The reason this is a good place for your work is: 1) It is all together and

not scattered all over your computer; 2) It is outside the WRI folders and

not lost or hidden when you update Mathematica; 3) Mathematica automatically

looks at that location for packages, documentation, style sheets and

palettes. It just works smoothly. If you want to transmit your Application

to someone else you can zip it (and maybe delete certain folders) and they

just unzip into their private Mathematica/Applications folder and it will

work right off. (It is shocking that many users fall into convoluted and

difficult to use schemes when they don't follow this standard form.)

My paradigm for a Mathematica notebook is a piece of paper on which I'm

trying to write a literate technical document. I use a Title and Sectional

groupings. I use Text cells to explain the material, just as one would in a

technical paper. I generally have a Routines section (Package Purgatory)

near the top where I place routines that have been developed but not yet

placed in a package. I have a style sheet that looks more like a paper.

(Section heads and Output cells are unadorned. Text font size and Output

font size are the same. The range of font sizes is less than WRI uses. There

are openers on the various section headings but not Input/Output groupings.)

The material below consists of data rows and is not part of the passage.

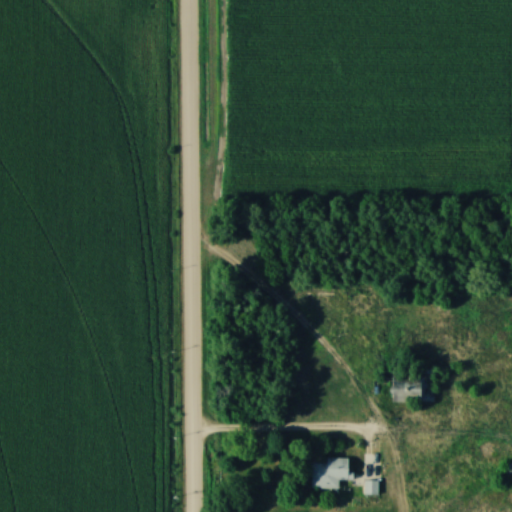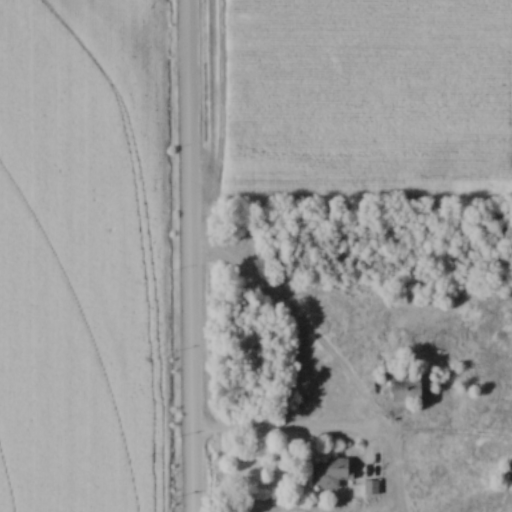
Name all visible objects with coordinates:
road: (188, 255)
building: (412, 387)
road: (292, 428)
road: (394, 460)
building: (328, 474)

If I find a need for a new routine I will develop it in a main Section of

the notebook, often with a number of tries, and then transfer it to the

Routines section where I will make it an initialization cell. I will always

write a usage message for the routine, SyntaxInformation, and Attributes and

Options definitions when appropriate. The routine will be ready to transfer

to a package after a bit of testing and usage.

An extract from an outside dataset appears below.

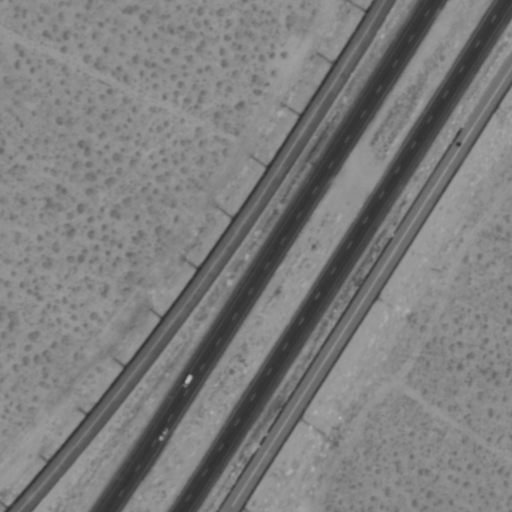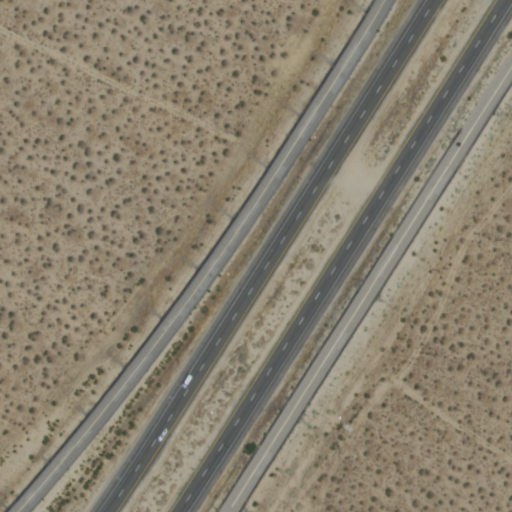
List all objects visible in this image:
road: (268, 256)
road: (338, 256)
road: (213, 264)
road: (368, 289)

As for learning Mathematica, I wouldn't buy too many books. They tend to be

out of date and cannot illustrate dynamics very well. Also, with books, one

just tends to copy other peoples` special interest code. WRI supplies plenty

of documentation and tutorials that you can work with. Study them,

especially the functional programming commands. Then take SIMPLE

non-Mathematica books or material in your field and try to "fly solo" with

Mathematica. This is much better learning.

David Park

djmpark@comcast.net

http://home.comcast.net/~djmpark/index.html

From: d_j_fennell@yahoo.com [mailto:d_j_fennell@yahoo.com]

Hello,

I'm a brand new Mathematica user. I'm trying to get up to speed in

Mathematica to set up workbooks for engineering problems. I've been using

pad and paper to calculate beam stresses and deflections and to solve a

variety of other engineering calcs for many years. Time to update my

methods.

Anyhow, I'm impressed with Mathematica's documentation. That said, I wish I

could locate some fully worked out sample problems/workbooks. Mathematica

has a huge library of awesome demostration projects, but it appears that the

meat and potoes code of these demonstrations is not provided. It seems as

if the only code available to view is in the "Maniupulate" section of the

demonstration workbooks. I haven't downloaded a demonstration workbook yet

that shows any code in the "Initialization" section. The code that I can

see tends to be specific to the cool user front-end. Right now, I'm trying

to pick up best practices for more mundane coding process. I suspect the

code that I really want to be looking at right now is usually located in the

Initialization area of the demos, which seem to be mostly blank. Am I

looking in the wrong place? Is all the the code in every demo available to

be seen or is much of the underlying "meat and potaties" work of the demo

files typically remove d/hidden by the authors or Wolfram?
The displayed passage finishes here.